Protocol with async function allows implementation without async?

nickasd · October 2, 2024, 2:01pm

I was pretty confused when I noticed that while I had added the async keyword to a custom protocol function, the compiler didn't complain about the existing implementations missing it.
This code unexpectedly compiles:

protocol P {
    func foo() async
}

class A: P {
    func foo() {}
}

A().foo()

Why is this allowed? After all, overriding a method in a class requires async if the superclass has it, so why not in a protocol? If I have a variable of type P, will calling foo() always behave asynchronously even if the implementation doesn't declare async?

vns · October 2, 2024, 2:33pm

This behaviour is defined by the original proposal: swift-evolution/proposals/0296-async-await.md at main · swiftlang/swift-evolution · GitHub

This behavior follows the subtyping/implicit conversion rule for asynchronous functions, as is precedented by the behavior of throws.

Why it shouldn't be? In the end, any what synchronous function can do, asynchronous can as well, this is the other way around that is a problem.

nickasd · October 2, 2024, 2:37pm

Because by looking at it, knowing that it's an implementation of a protocol, I get the idea that it's synchronous, when the protocol isn't, so I make wrong assumptions and start thinking about the code in the wrong way. If I'm allowed to override a throws method with one that doesn't throw, that also confuses me, because again by looking at the implementation I get the idea that the superclass doesn't throw either.

vns · October 2, 2024, 3:08pm

I'm not sure I follow you. If you know this is an implementation of a protocol, you more likely know how protocol is declared, right? Yet this IMO a one really specific way to consider if something should be or not allowed. Type that conforms to a protocol, can be used not only hidden away by the protocol, after all. And that can be a really handy conversion to not introduce unwanted asynchronous code.

Back to the reason why this allowed, as proposal states, we have a clear subtype relation between sync and async functions, so that they are interchangeable in one way:

func add(_ a: Int, _ b: Int) -> Int { a + b }

func add(_ a: Int, _ b: Int) async -> Int { a + b }

Apart from the fact where the function is going to be called, nothing has changed: everything you can write in the synchronous function, you can write in async one, because its the latter that has special ability to abandon thread. As for the semantic difference, when you deal with the protocol (as an existential or a generic constraint), no information is hidden from you: you deal with async function and have you assumptions correct. For the difference at the implementation site, I don't understand what assumptions can be violated if protocol declares function as async.

(Recorded data)
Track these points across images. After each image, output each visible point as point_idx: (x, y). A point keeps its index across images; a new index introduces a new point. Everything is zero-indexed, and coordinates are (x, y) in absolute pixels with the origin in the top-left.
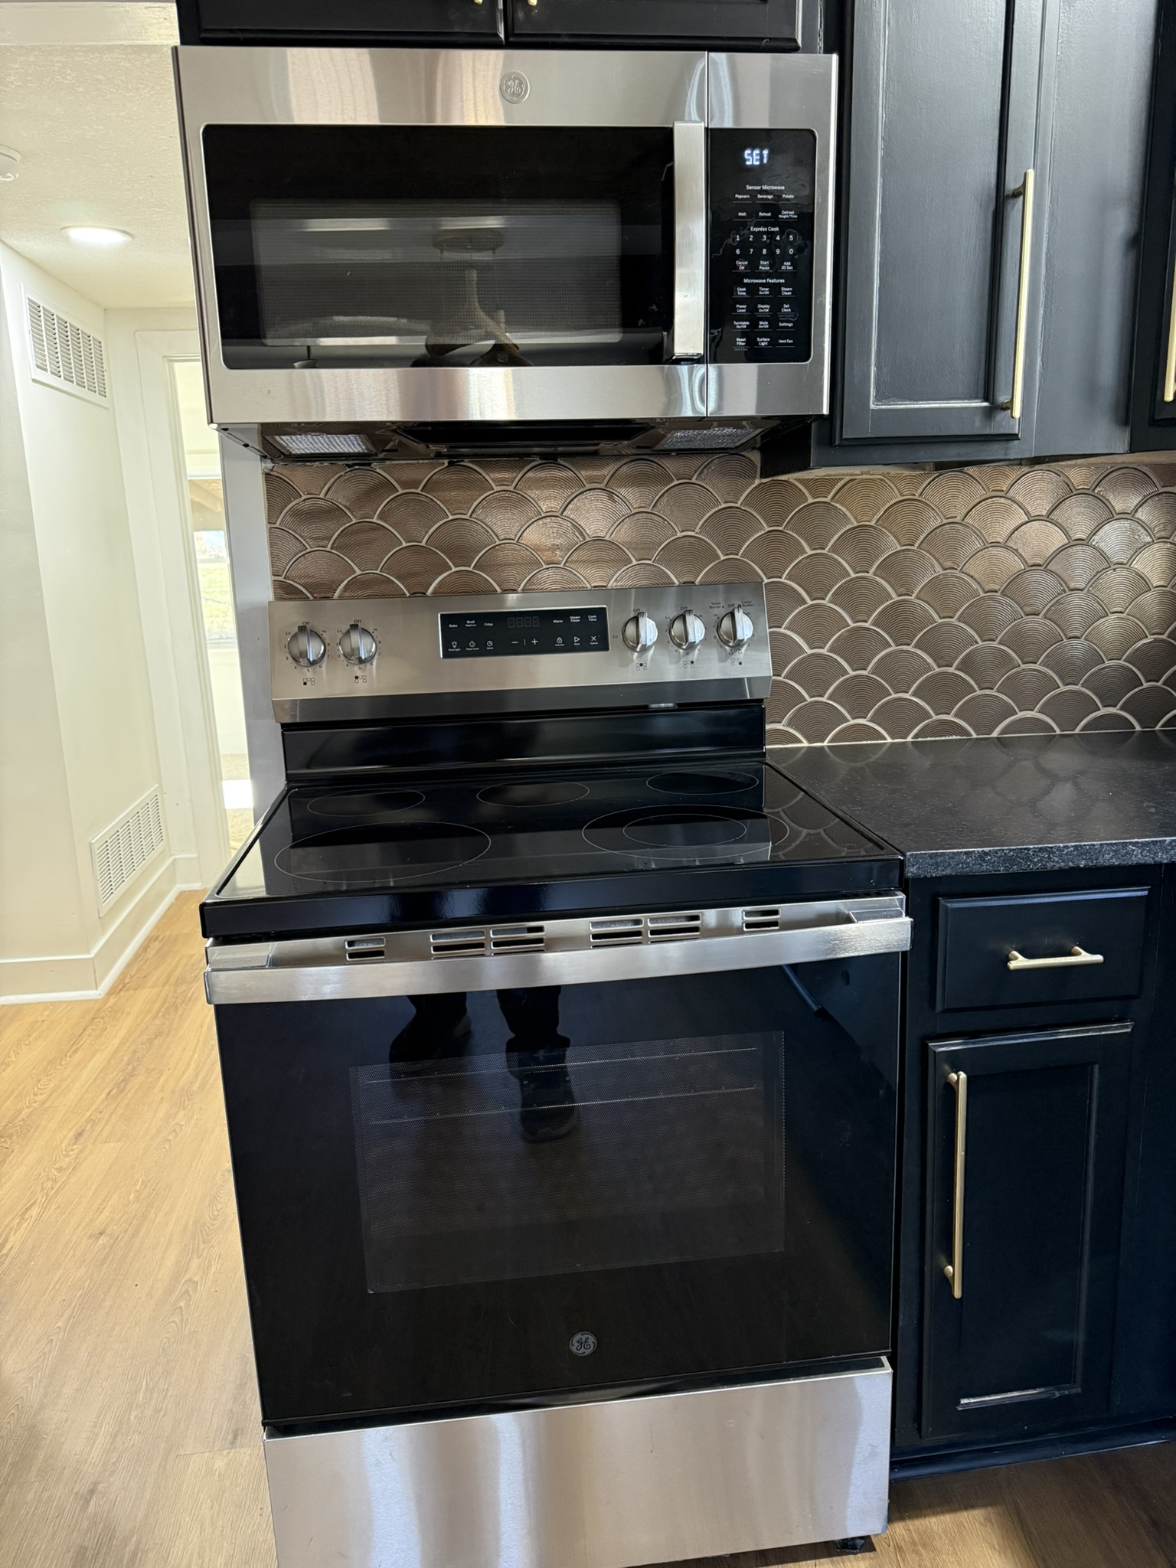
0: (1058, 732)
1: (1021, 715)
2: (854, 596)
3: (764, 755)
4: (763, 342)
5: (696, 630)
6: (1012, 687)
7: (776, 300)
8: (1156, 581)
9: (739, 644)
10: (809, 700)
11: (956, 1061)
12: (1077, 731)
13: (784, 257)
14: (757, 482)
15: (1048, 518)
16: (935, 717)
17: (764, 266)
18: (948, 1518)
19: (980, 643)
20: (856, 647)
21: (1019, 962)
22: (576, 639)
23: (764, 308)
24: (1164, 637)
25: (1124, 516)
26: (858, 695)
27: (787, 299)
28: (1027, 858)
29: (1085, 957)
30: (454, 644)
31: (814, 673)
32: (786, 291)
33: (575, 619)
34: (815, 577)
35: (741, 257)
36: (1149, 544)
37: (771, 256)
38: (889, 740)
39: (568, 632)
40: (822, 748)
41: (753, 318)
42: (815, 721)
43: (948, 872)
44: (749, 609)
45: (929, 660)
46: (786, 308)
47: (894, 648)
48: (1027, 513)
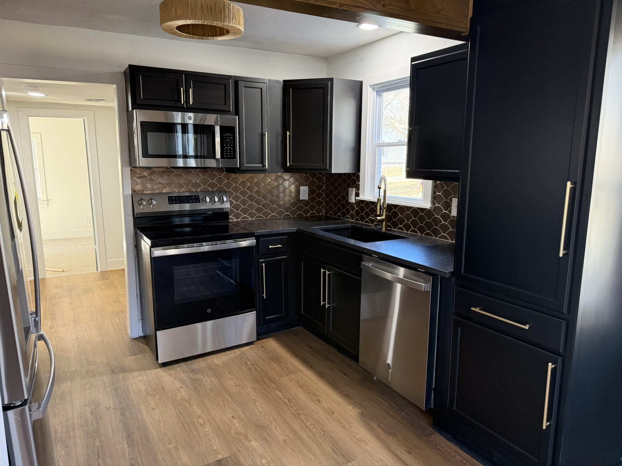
0: (279, 217)
1: (272, 214)
2: (243, 193)
3: (229, 221)
4: (229, 156)
5: (216, 199)
6: (270, 209)
7: (230, 150)
8: (293, 191)
9: (224, 202)
10: (236, 212)
11: (263, 262)
12: (282, 217)
13: (231, 144)
14: (225, 173)
15: (275, 180)
16: (258, 215)
17: (228, 145)
18: (266, 340)
19: (265, 202)
20: (243, 202)
21: (270, 247)
22: (194, 201)
23: (229, 151)
24: (295, 201)
25: (288, 180)
26: (245, 211)
27: (232, 150)
28: (271, 232)
29: (279, 246)
30: (171, 202)
31: (236, 207)
32: (232, 149)
33: (193, 197)
34: (236, 189)
35: (225, 144)
36: (291, 185)
37: (229, 144)
38: (250, 219)
39: (192, 199)
40: (239, 221)
41: (227, 152)
42: (237, 216)
43: (260, 234)
44: (226, 196)
45: (256, 205)
46: (232, 151)
47: (250, 202)
48: (271, 179)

▸ How to complete this task:
Could you extract the passage of the forum thread on async protocol functions above that runs between "vns · October 2, 2024, 2:33pm" and "behavior of throws.", inclusive?

▸ Expected output:
vns · October 2, 2024, 2:33pm

This behaviour is defined by the original proposal: swift-evolution/proposals/0296-async-await.md at main · swiftlang/swift-evolution · GitHub

This behavior follows the subtyping/implicit conversion rule for asynchronous functions, as is precedented by the behavior of throws.